* _Exercise directions_
Reproduce the entries below line for line, without the pictures.

* _Material provided_
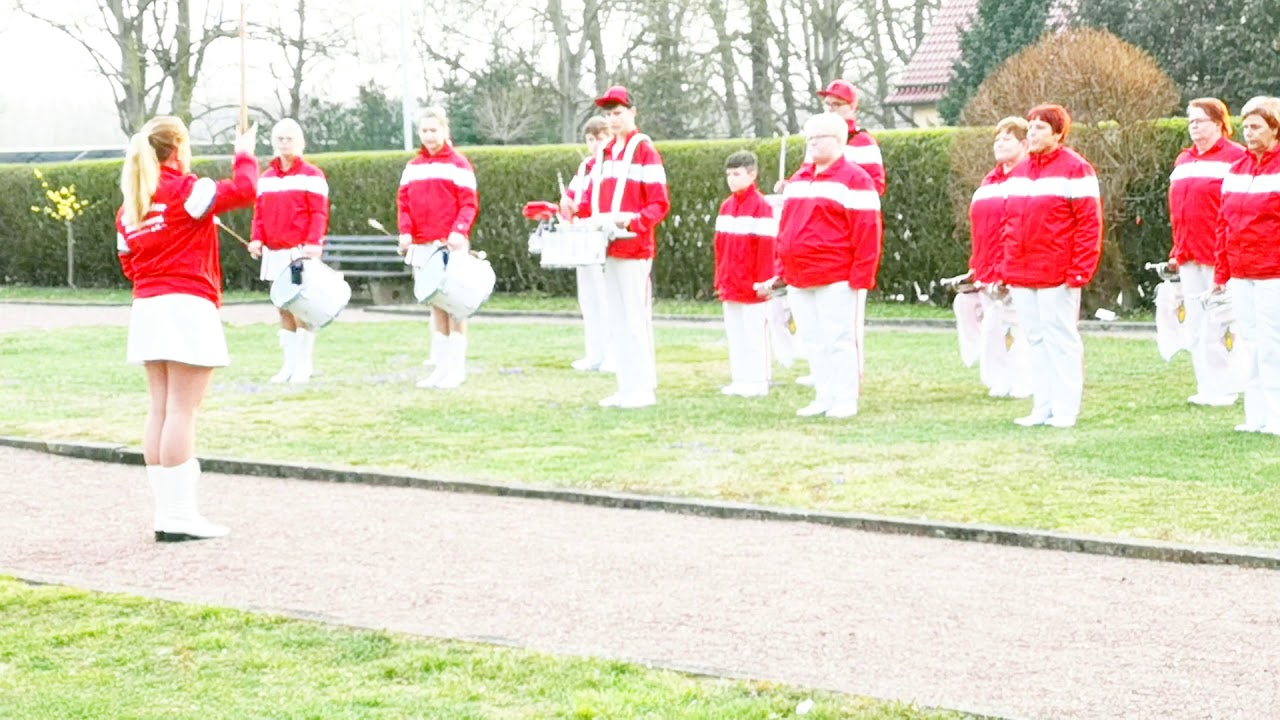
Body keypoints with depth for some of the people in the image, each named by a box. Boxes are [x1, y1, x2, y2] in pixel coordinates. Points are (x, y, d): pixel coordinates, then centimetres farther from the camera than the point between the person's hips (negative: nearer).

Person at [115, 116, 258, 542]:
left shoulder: (129, 206, 13)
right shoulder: (185, 190, -8)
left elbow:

* _Written response_
Body keypoints with depth for some of the people in the image, each named by a box. Boxes are [x1, y1, x2, y2] in pixel coordinates. Points are (x, y, d): pixel coordinates, then centimetres farther from the camera than the point between the person's hips (negative: nearer).

Person at [115, 116, 258, 542]:
left shoulder: (129, 206, 13)
right shoulder: (185, 190, -8)
left elbow:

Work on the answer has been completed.